Second, the question could also mean “What do you want to do?” We often think that Christianity is about doing this or that. That is partially true but not entirely. Christianity refers primarily to who we are – to our identity. It is precisely because of our identity as Christians that we must do good and avoid evil. Therefore, our doing, our action flows from our identity – who we are. And this is who we are: “we are temples of the Holy Spirit.” We belong to God or as St. Paul writes in the second reading: “You are not your own property; you have been bought and paid for.”

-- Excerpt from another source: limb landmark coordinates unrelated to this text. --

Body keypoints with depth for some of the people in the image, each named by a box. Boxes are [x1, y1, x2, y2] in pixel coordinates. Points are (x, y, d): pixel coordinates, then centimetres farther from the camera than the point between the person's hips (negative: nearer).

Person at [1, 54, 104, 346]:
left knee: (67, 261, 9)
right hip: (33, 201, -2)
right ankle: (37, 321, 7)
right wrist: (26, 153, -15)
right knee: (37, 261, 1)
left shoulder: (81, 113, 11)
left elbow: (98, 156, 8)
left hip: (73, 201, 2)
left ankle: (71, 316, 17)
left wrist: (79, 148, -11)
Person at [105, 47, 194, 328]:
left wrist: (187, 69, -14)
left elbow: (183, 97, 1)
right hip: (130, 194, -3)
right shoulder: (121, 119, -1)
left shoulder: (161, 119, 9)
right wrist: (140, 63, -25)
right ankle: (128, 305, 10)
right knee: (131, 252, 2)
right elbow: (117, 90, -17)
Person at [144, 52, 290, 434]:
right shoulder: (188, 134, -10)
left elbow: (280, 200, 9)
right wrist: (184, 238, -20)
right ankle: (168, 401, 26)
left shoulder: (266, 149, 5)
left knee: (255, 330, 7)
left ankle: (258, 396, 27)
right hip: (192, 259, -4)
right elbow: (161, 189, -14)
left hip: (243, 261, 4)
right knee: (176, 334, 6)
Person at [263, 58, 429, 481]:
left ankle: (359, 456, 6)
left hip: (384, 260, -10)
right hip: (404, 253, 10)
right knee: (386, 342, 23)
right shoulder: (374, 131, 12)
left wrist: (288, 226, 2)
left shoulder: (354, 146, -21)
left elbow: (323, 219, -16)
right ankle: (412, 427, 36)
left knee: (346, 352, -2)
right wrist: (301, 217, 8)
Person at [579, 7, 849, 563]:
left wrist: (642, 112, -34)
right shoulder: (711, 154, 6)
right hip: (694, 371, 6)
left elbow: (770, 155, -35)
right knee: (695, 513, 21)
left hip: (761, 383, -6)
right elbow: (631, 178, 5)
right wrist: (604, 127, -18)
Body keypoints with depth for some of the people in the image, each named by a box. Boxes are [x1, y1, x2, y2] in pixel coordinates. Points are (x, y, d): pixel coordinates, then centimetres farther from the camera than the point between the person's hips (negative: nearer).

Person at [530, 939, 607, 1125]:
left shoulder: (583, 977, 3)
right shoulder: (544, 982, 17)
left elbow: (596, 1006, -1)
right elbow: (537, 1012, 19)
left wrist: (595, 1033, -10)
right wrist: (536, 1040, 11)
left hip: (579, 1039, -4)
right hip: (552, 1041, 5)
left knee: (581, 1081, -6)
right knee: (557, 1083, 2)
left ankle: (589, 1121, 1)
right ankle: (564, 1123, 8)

Therefore, it is very likely Jesus wasn’t asking His disciples what they would like to have in terms of possession. Neither was He telling them what to do. Rather, Jesus was asking His disciples and each of us today: “What do you want to become?” That is the fundamental moral question. We often think morality is the do’s and don’ts, about following a set of rules or disciplines. But at the heart of morality, the very essence of our Christian identity, in fact, is relationship and relationship is always about becoming. We are called to be better, to be deeper, to be stronger, to be more perfect. And the basis of that call is our relationship to Christ and to God. Ultimately, though we are already sons and daughters of God at our baptism, we are called to grow and become disciples of Christ, and that is an entire life’s project. We are work in progress. We are “becoming.”

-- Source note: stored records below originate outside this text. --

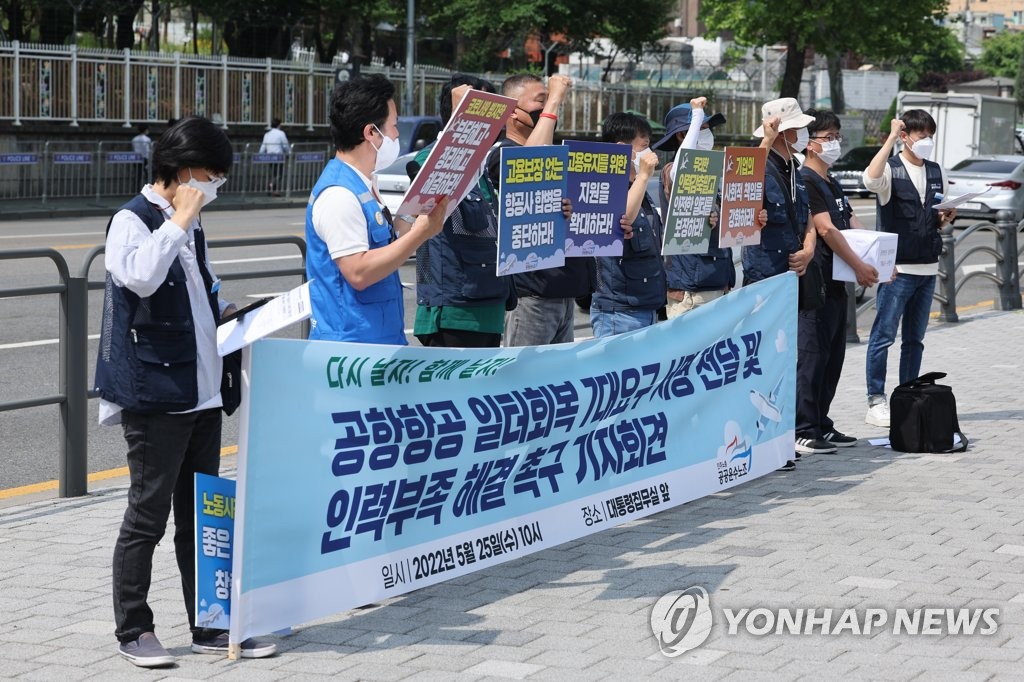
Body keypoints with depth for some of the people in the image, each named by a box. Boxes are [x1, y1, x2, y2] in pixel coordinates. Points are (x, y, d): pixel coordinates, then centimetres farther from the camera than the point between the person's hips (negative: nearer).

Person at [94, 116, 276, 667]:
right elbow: (140, 276, -30)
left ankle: (209, 626, 18)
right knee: (148, 514, -1)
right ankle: (133, 631, 9)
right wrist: (179, 222, -21)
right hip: (156, 394, -8)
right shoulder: (132, 221, -9)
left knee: (200, 516, 12)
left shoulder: (189, 226, 17)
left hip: (202, 392, 8)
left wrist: (230, 312, 14)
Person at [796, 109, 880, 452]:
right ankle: (803, 430, -8)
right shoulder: (805, 181, -10)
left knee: (833, 357, 12)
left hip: (835, 282, 10)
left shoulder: (833, 184, 20)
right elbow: (826, 229, -17)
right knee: (811, 355, -9)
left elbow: (854, 225, 18)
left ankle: (821, 425, 18)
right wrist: (859, 266, -16)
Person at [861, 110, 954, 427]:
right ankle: (876, 403, -4)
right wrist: (891, 139, -25)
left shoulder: (936, 172, 14)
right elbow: (871, 179, -30)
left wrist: (946, 217, 0)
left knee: (915, 338, 11)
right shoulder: (891, 169, -5)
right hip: (897, 267, -6)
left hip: (927, 267, 6)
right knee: (883, 335, -6)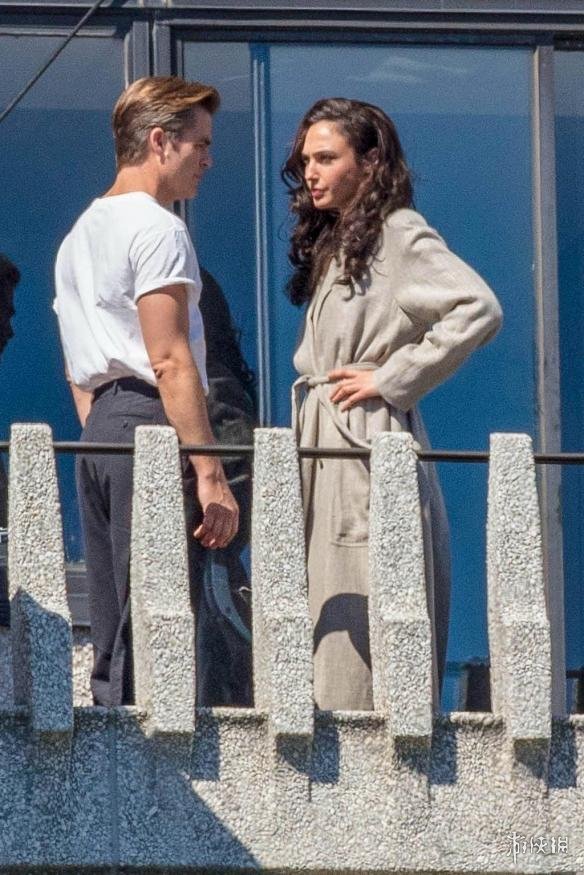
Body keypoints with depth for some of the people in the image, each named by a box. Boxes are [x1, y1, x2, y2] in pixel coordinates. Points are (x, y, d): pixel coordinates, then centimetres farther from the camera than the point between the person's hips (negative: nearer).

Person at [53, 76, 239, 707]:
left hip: (98, 436, 9)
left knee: (113, 644, 8)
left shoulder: (79, 235, 23)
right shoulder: (157, 229, -7)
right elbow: (170, 362, -15)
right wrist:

Many of us do not really know what we want to become. We often think that it has to do with personal ambition. ‘I want to be rich.’ ‘I want to be successful.’ ‘I want to be a doctor.’ ‘I want to be an engineer.’ Is this what Jesus meant? Certainly not. Jesus was trying to challenge these first disciples to take a deeper look into the foundation of their identity – He was challenging them to ask the few most basic questions in life: Who am I? What is my purpose in life? What does God want me to become? What is my fundamental relationship to Christ and to God?

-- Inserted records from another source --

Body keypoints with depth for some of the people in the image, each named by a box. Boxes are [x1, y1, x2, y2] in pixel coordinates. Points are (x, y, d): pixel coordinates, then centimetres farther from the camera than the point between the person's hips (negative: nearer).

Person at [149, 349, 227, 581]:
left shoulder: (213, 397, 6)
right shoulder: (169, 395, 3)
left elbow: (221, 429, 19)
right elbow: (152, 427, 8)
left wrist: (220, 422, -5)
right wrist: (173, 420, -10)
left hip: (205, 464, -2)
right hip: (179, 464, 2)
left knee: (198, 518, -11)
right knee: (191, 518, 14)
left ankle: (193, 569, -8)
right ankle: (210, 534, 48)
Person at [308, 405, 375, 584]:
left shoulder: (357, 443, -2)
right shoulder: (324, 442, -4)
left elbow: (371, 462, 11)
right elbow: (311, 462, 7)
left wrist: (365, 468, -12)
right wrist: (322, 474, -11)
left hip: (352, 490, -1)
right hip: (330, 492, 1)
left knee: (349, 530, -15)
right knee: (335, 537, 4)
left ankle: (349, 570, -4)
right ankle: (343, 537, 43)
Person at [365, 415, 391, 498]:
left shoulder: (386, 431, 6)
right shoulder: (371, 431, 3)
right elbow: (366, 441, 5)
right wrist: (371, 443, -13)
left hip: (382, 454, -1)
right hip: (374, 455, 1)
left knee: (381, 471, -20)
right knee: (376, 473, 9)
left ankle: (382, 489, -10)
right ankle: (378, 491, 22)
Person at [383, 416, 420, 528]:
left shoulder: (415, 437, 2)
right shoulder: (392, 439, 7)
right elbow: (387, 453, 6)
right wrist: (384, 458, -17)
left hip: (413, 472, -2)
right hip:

The problem is that many people do not ask these questions. Many have not thought of it while others choose not to think about it for one reason or another. Perhaps, we fear the changes that must take place in our lives, if we try to find answers to those questions. We would certainly not be aware of these questions when our lives are cluttered by so many other noises and voices and other questions. 'What course should I take for my college education? Which house should I buy? Which man or woman shall I marry? What steps must I take to be more successful?' The temptations of the world, power, riches, popularity, if we allow them to do so, sometimes drown out the voice of God.

We must learn to listen to the voice of God in prayer. We must learn to discern His voice and distinguish this voice from those of others. We must learn to listen as Samuel listened and say, “Speak, Lord, your servant is listening.” When we are strangers to prayer, silence and reflection, we would allow ourselves to be consumed by our worldly ambitions and plans, define ourselves by work but fail miserably in preparing the most important thing which we all need – salvation of our souls.

In order to become the persons God intended us to become, in order to live out our dignity as God’s children, we must be followers of Jesus. We must learn to live and walk with Jesus. Jesus invites us each day to “Come and See” – to journey with Him, to discover His plan for us, and to learn from Him. If we want to see our parish become a more vibrant, faith-filled and welcoming community, we must first learn to become that.

As we have begun a new year, we are presented with a whole range of possibilities, adventures and new opportunities. If asked this same question, many people would certainly ask for wealth, health, peace and success. But as Christians, when asked this question, we are reminded of the same question posed to our parents at our baptism. The answer is certainly none of the above but simply, eternal life. To the question ‘What do you want?’ which is asked by the priest, our answer should always be – “Eternal Life”, that is, to know God, to love Him, to serve Him and be with Him in Paradise forever.